----- Supplied text -----

Source: RMI. Reproduced with permission.

Comments

12 responses to “In an age of cheap solar, does efficiency still matter?”

  1. RobS Avatar
    RobS

    The headlines don’t seem to match the text. The text correctly details that as solar costs plummet more and more of the more expensive ways of increasing energy efficiency become economically unjustified and we can get way more value for money by adding additional solar to a project than with expensive deep efficiency.
    Yet the headlines;
    Are companies turning to cheap solar too hastily?
    Efficiency remains cost competitive
    Efficiency still key to leaving fossil fuels
    seem to completely contradict the analysis in the article without any justification.

    1. Diego Matter Avatar
      Diego Matter

      Rob, I fear you’re wrong on this one.

      The analysis is very accurate. As the author writes – only very few efficiency measures are more expensive than solar generated electricity. With adding an additional window pane they mean a third window pane. And daylighting basement spaces when you can use LEDs that cost you $5 per year to run is financially not very sensible.

      As the author writes – “In essence, more PVs were lower cost than a full maximization of efficiency.” A “full maximization of efficiency” in the Australian context means, going from an eight star home to a ten star one. That leaves still most energy efficiency measures as the better option.

      And there is another factor to efficiency solar PV and air conditioning can never solve, and that is the COMFORT to live in an efficient home.

      Instead of waking up in a cold house and have to wait with cold feat for it to heat up when turning on the air conditioning system is just not very comfortable, as are temperature swings from one extreme to the other, or cold air blowing around the house. The same goes for drafts – in a very tight house envelope you can tell when somewhere only one window was left open a bit, because it is changing the environment around you and that is an experience of the past for somebody living in an efficient house. If you feel a draft you will automatically turn the heater 2 degrees celsius higher. I reckon not many Australians know the feeling of such a comfort level. I think they are just used to crappy homes and building standards.

      Heating and cooling an inefficient house (not upgraded with efficiency measures) around the clock with PV & batteries to reach a similar level of comfort and to become fossil fuel free on the other hand is just a waste of money and economically just not sensible. But as I read your comment, that is what you are suggesting by saying adding more solar panels is the better and (soon) the better option.

      An efficient home has a stable temperature and is far superior in comfort. You have to live and experience it to believe it. You really can’t put the weight of gold against the feeling of a comfortable house. Just ask my wife!

      I think that in general we were educated that you need ACTIVE technology like heaters and air conditioners to be comfortable instead of PASSIVE measures to reach the same result. Examples all over the world show that the passive pathway works perfectly.

----- Source data -----

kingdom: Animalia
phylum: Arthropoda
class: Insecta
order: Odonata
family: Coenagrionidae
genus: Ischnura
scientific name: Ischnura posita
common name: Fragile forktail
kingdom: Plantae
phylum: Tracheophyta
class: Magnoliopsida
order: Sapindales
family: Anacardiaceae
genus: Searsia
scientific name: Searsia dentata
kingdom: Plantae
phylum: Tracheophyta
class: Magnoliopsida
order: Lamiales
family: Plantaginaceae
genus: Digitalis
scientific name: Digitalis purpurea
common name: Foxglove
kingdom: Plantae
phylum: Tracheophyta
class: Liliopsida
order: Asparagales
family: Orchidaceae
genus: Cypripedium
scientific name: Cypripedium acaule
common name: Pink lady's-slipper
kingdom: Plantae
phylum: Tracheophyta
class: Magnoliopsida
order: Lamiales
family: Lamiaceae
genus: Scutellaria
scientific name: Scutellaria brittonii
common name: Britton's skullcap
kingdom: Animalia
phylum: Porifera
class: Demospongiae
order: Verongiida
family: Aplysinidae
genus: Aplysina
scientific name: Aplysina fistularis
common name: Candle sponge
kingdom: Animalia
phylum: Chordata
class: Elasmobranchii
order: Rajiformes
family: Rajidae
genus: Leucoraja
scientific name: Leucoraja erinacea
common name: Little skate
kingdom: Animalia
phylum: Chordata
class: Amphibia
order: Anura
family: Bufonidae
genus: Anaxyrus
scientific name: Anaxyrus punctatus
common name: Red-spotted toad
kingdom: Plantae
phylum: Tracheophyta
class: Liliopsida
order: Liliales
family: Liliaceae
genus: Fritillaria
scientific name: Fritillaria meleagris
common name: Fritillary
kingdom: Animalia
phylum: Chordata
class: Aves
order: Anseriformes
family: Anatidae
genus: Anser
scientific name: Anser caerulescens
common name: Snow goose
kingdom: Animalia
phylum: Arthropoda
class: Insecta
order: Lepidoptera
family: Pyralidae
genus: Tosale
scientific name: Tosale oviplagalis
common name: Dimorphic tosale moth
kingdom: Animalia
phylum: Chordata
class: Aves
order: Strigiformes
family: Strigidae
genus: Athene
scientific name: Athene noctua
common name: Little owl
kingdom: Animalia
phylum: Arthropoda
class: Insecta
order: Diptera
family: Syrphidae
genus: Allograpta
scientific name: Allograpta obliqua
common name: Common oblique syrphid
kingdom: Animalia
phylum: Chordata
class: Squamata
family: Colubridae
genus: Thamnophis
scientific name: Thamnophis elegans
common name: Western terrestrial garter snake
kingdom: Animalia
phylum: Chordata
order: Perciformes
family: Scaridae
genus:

-----

■ **What to do**
[1] Give the records as a numbered list, from the start of the records through the line that contains "genus: Scutellaria", leaving out any blank lines.
[2] Write what comes next in the comment thread about cheap solar and energy efficiency, starting after its last sentence.

■ **Answers for the exercise**
[1]
1. kingdom: Animalia
2. phylum: Arthropoda
3. class: Insecta
4. order: Odonata
5. family: Coenagrionidae
6. genus: Ischnura
7. scientific name: Ischnura posita
8. common name: Fragile forktail
9. kingdom: Plantae
10. phylum: Tracheophyta
11. class: Magnoliopsida
12. order: Sapindales
13. family: Anacardiaceae
14. genus: Searsia
15. scientific name: Searsia dentata
16. kingdom: Plantae
17. phylum: Tracheophyta
18. class: Magnoliopsida
19. order: Lamiales
20. family: Plantaginaceae
21. genus: Digitalis
22. scientific name: Digitalis purpurea
23. common name: Foxglove
24. kingdom: Plantae
25. phylum: Tracheophyta
26. class: Liliopsida
27. order: Asparagales
28. family: Orchidaceae
29. genus: Cypripedium
30. scientific name: Cypripedium acaule
31. common name: Pink lady's-slipper
32. kingdom: Plantae
33. phylum: Tracheophyta
34. class: Magnoliopsida
35. order: Lamiales
36. family: Lamiaceae
37. genus: Scutellaria

[2]
      But, energy efficiency will never be sexy…

      1. RobS Avatar
        RobS

        No one is arguing against energy efficient lights and insulation. They are no brainers, you can insulate a roof for ~$300 and save yourself $1,000 a year in power. The issue is that deep efficiency often adds tens and sometimes hundreds of thousands to the cost of some builds. Some people spend tens of thousands of dollars to save an equivalent amount of power to that produced by $2,000 worth of solar panels. The issue is that the solar industry grew out of a fledgling industry where the paradigm held that you first did EVERYTHING you possibly could to save power, then you sized a solar system to supply the rest. That paradigm is breaking down and gradually more and more deep efficiency measures simply don’t stack up on a cost basis per unit of energy saved with the cost of solar per unit of energy produced.

        I agree that if you are discussing off grid and are looking at the cost of solar AND storage to supply your needs then the balance swings back in favor of many of the efficiency measures that cant be justified in an on grid solar scenario, however it still holds true that as battery costs fall a similar process will occur.

        I agree that a stable comfortable house has value, but I don’t think you need to spend inordinate amounts to achieve that, moderate levels of insulation plus some form of baseline heating whether that be heat pump hydronics or just an air sourced heat pump, particularly with smart control thermostats that allow you to program it to allow the house to cool slightly overnight whilst maintaining a baseline of comfort then rise back to higher setting in time for the morning rise.

        Aiming for passive measures is all well and good, the point is that spending $30,000 on passive measures to save the power produced by an additional $2,000 worth of solar panels is a fools game.

        1. MaxG Avatar
          MaxG

          For example: in my calculations, the cost for a heat pump never added up; it was cheaper to install a $600 electric storage tank and use PV to heat it.

      2. MaxG Avatar
        MaxG

        I am building a close to 10 star house… it needs 10kWh of heating on the coldest day (for 180m2). Using / installing a few more panels for an electric HWS was the better/cheaper option, compared to installing a heat pump.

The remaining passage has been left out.